DÖNÜŞÜM İŞLEVSEL Mİ İDEOLOJİK Mİ? İSTANBUL’DA 1453 DÖNEMİNDE YENİDEN
İŞLEVLENDİRİLEN DİNİ YAPILARIN MEKÂNSAL DAĞILIMI ÜZERİNE
GÖZLEMLER
Doç. Dr. Zeynep Aktüre,
İzmir Yüksek Teknoloji Enstitüsü
Geçtiğimiz yıl İstanbul Ayasofya Müzesi’nin cami olarak yeniden açılmasından sonra Kariye Müzesi’nde de aynı yönde çalışmaların başlaması ile kentin Osmanlı yönetimine geçmesinin ardından hangi dini yapılarda benzer işlev değişiklikleri gerçekleştiği popüler ve bilimsel gündem oldu. Yasal açıdan benzer dayanakları olmakla birlikte iki yapı arasındaki konum, ölçek, simgesel anlam, mekânsal kurgu, mimari süsleme, korunmuşluk durumu gibi farklılıklar nedeniyle güncel yeniden işlevlendirilme süreçlerinde gözlenen farklılaşma, araştırmacılar için farklı dönem ve yapılardaki dönüşümlere ilişkin de ipuçları sundu.
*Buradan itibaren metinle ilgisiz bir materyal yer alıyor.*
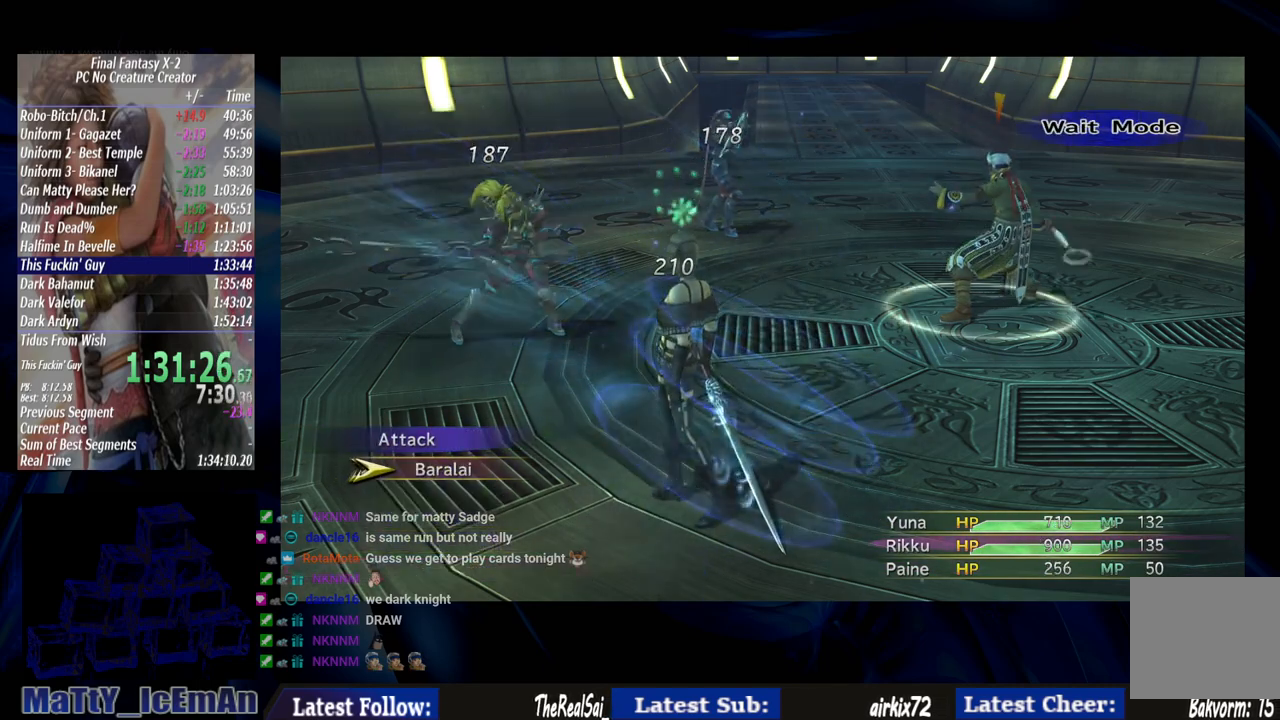
{"buttons": [], "left_stick": "center", "right_stick": "center", "events": []}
Bu vesileyle Stephanos Yerasimos (2011), Semavi Eyice (2012) gibi konunun uzmanı araştırmacıların II. Mehmet döneminde kentte mevcut dini yapıların pek azının camiye dönüştürüldüğü, ancak (1856 Islahat Fermanı kilise onarımları ve inşaatlarının önünü açtıktan sonra 1453 döneminde gayrimüslim cemaatlerin kullanımına tahsis edilen Doğu Roma kiliselerinin çoğu genişletilerek yenilendiği için) camiye çevrilen örneklerin mimari miras olarak korunmuşluk durumunun daha iyi olduğu, ayrıca aynı dönemde yeniden işlevlendirmelerin medrese, arslanhane, cebhane, baruthane, tersane ambarı gibi çok çeşitli kullanımlar içerdiği gibi saptamaları da hatırlandı.
Önerilen
bildiride, İstanbul’daki dini yapıların 1453 döneminde geçirdikleri
dönüşümlerde gözlenen bu çeşitliliğin kent içindeki
mekânsal dağılımı mevcut yayınlar üzerinden
araştırılarak, Paul Magdalino’nun (2018) yeniden işlevlendirmelerin “işlevsel”, “kutsallıktan arındırma” ve
“ideolojik” nedenlerle yapıldığı gözleminden hareketle, bağlamsal bir yaklaşımla yorumlanmaya çalışılacaktır. Konunun
uzmanları 1453 döneminde ayakta olan dini yapıların
ve hangilerinin ne şekilde işlevlendirildiğinin tam listesinin, ayrıca adı ve
işlevi bilinen bazı yapıların konumu, konumu bilinen bazı yapıların ise ne şekilde
işlevlendirildiği üzerinde uzlaşı bulunmadığını ifade etmektedirler. Çalışmanın amacı işlev değişikliklerinin bağlamsal olarak anlamlandırılmasının verimliliğini tartışmak olduğundan, bu kısıta rağmen, arslanhane ve baruthane dönüşümlerinin Topkapı Sarayı ile mekânsal ve işlevsel ilişkisi, 1453 sonrasında
Ermeni nüfusun yerleştirildiği bölgeler içinde kalan Doğu Roma kiliselerinin bu cemaatlere tahsisi sırasında Rum Ortodoks cemaatlerce yapılan itirazlar ve bu örneklerde (üst ölçekten bakıldığında gözlenen kilise işlevindeki
sürekliliğin altında iki kilisenin pratikleri arasındaki farklara işaret eden) işlevsiz kalan ayazma türü mekân
bileşenleri gibi unsurlardan hareketle, dini yapıların yeniden
işlevlendirilmesi tartışmalarına katkıda
bulunacak bazı gözlemler yapılabilecektir.